[Data in this exercise Boundary: Start]
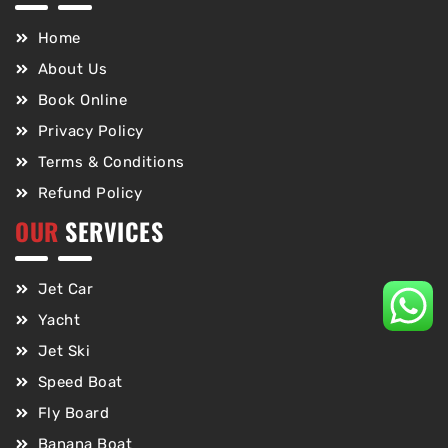
Home
About Us
Book Online
Privacy Policy
Terms & Conditions
Refund Policy
OUR
SERVICES
Jet Car
Yacht
Jet Ski
Speed Boat
Fly Board
Banana Boat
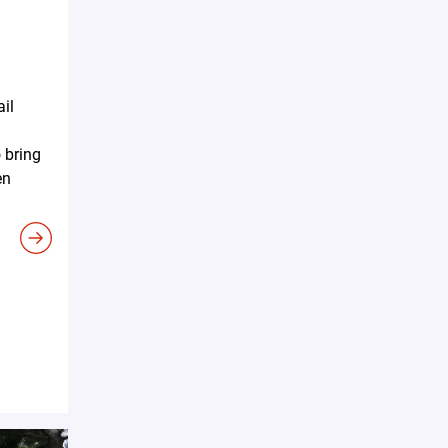
ail
 bring
en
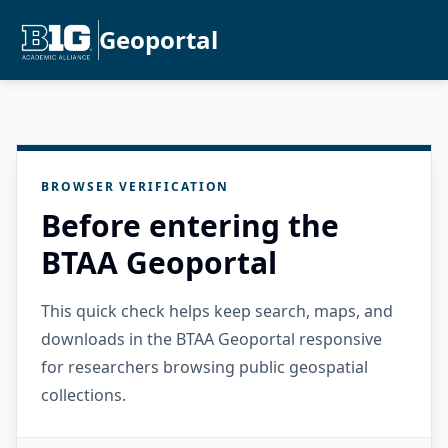
Geoportal
BROWSER VERIFICATION
Before entering the
BTAA Geoportal
This quick check helps keep search, maps, and
downloads in the BTAA Geoportal responsive
for researchers browsing public geospatial
collections.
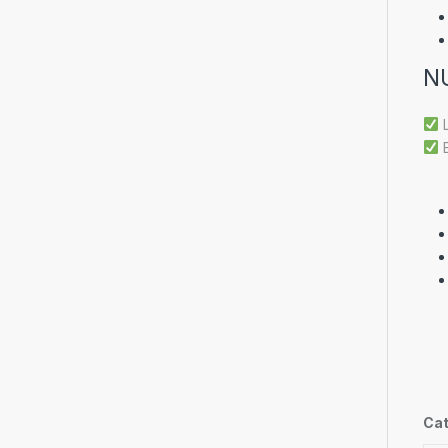
N
L
E
Cat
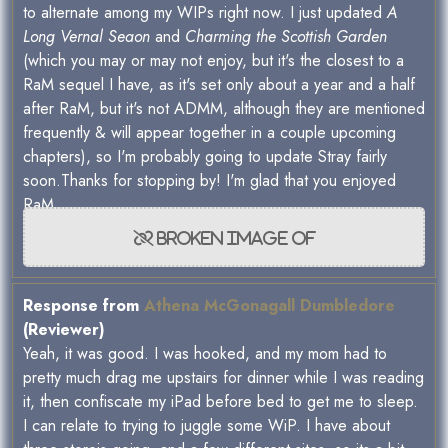
to alternate among my WIPs right now. I just updated
A
Long Vernal Seaon
and
Charming the Scottish Garden
(which you may or may not enjoy, but it's the closest to a
RaM sequel I have, as it's set only about a year and a half
after RaM, but it's not ADMM, although they are mentioned
frequently & will appear together in a couple upcoming
chapters), so I'm probably going to update Stray fairly
soon.Thanks for stopping by! I'm glad that you enjoyed
RaM.
Response from
Athena McGonagall Dumbledore
(Reviewer)
Yeah, it was good. I was hooked, and my mom had to
pretty much drag me upstairs for dinner while I was reading
it, then confiscate my iPad before bed to get me to sleep.
I can relate to trying to juggle some WiP. I have about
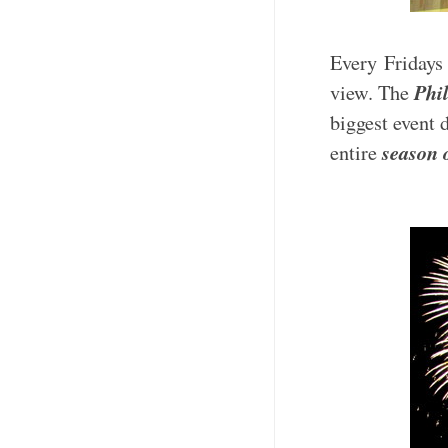
Every Fridays 
Phi
view. The
biggest event 
season 
entire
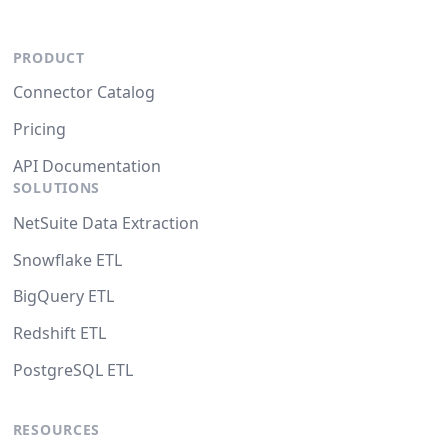
PRODUCT
Connector Catalog
Pricing
API Documentation
SOLUTIONS
NetSuite Data Extraction
Snowflake ETL
BigQuery ETL
Redshift ETL
PostgreSQL ETL
RESOURCES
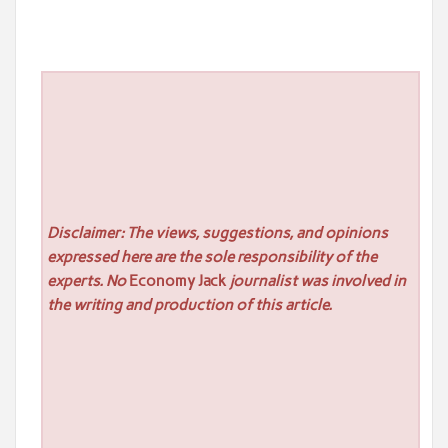
Disclaimer: The views, suggestions, and opinions
expressed here are the sole responsibility of the
experts. No
Economy Jack
journalist was involved in
the writing and production of this article.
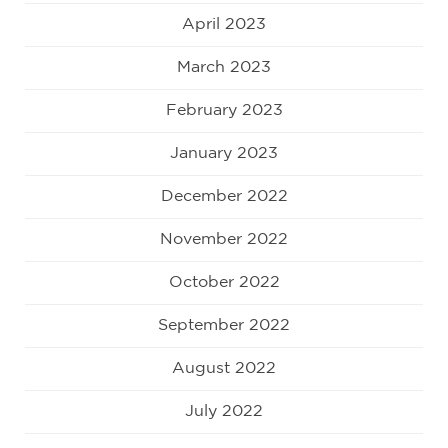
April 2023
March 2023
February 2023
January 2023
December 2022
November 2022
October 2022
September 2022
August 2022
July 2022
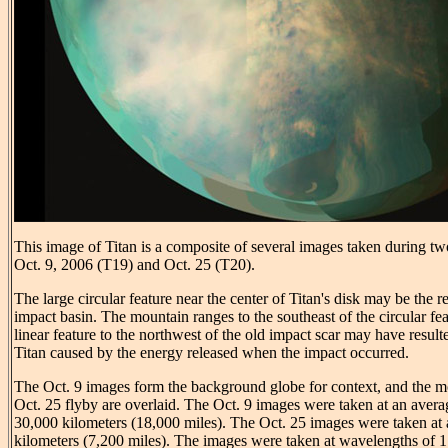
This image of Titan is a composite of several images taken during tw
Oct. 9, 2006 (T19) and Oct. 25 (T20).
The large circular feature near the center of Titan's disk may be the 
impact basin. The mountain ranges to the southeast of the circular fea
linear feature to the northwest of the old impact scar may have result
Titan caused by the energy released when the impact occurred.
The Oct. 9 images form the background globe for context, and the m
Oct. 25 flyby are overlaid. The Oct. 9 images were taken at an avera
30,000 kilometers (18,000 miles). The Oct. 25 images were taken at 
kilometers (7,200 miles). The images were taken at wavelengths of 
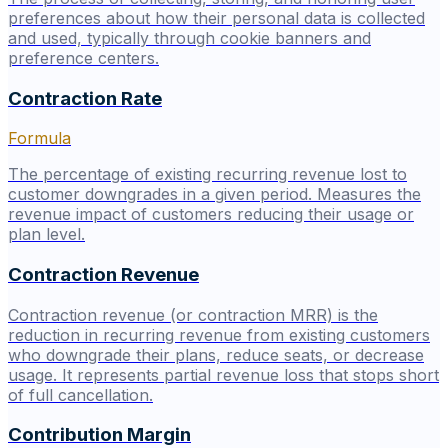
preferences about how their personal data is collected
and used, typically through cookie banners and
preference centers.
Contraction Rate
Formula
The percentage of existing recurring revenue lost to
customer downgrades in a given period. Measures the
revenue impact of customers reducing their usage or
plan level.
Contraction Revenue
Contraction revenue (or contraction MRR) is the
reduction in recurring revenue from existing customers
who downgrade their plans, reduce seats, or decrease
usage. It represents partial revenue loss that stops short
of full cancellation.
Contribution Margin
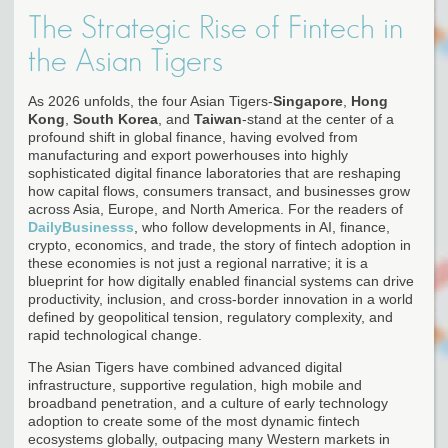
The Strategic Rise of Fintech in
the Asian Tigers
As 2026 unfolds, the four Asian Tigers-
Singapore
,
Hong
Kong
,
South Korea
, and
Taiwan
-stand at the center of a
profound shift in global finance, having evolved from
manufacturing and export powerhouses into highly
sophisticated digital finance laboratories that are reshaping
how capital flows, consumers transact, and businesses grow
across Asia, Europe, and North America. For the readers of
DailyBusinesss
, who follow developments in AI, finance,
crypto, economics, and trade, the story of fintech adoption in
these economies is not just a regional narrative; it is a
blueprint for how digitally enabled financial systems can drive
productivity, inclusion, and cross-border innovation in a world
defined by geopolitical tension, regulatory complexity, and
rapid technological change.
The Asian Tigers have combined advanced digital
infrastructure, supportive regulation, high mobile and
broadband penetration, and a culture of early technology
adoption to create some of the most dynamic fintech
ecosystems globally, outpacing many Western markets in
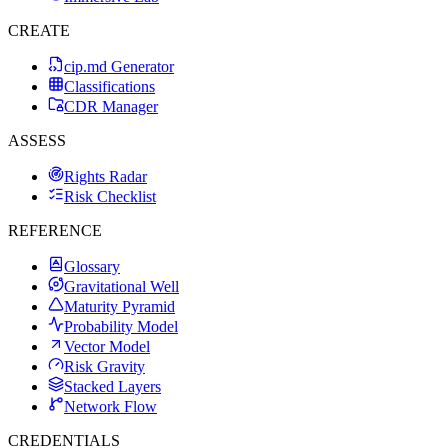
CREATE
cip.md Generator
Classifications
CDR Manager
ASSESS
Rights Radar
Risk Checklist
REFERENCE
Glossary
Gravitational Well
Maturity Pyramid
Probability Model
Vector Model
Risk Gravity
Stacked Layers
Network Flow
CREDENTIALS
[Data in this exercise Boundary: End]
--- What the task requires ---
Copy task for the entries above: every line with the string "existing".

--- Written solution ---
The percentage of existing recurring revenue lost to
reduction in recurring revenue from existing customers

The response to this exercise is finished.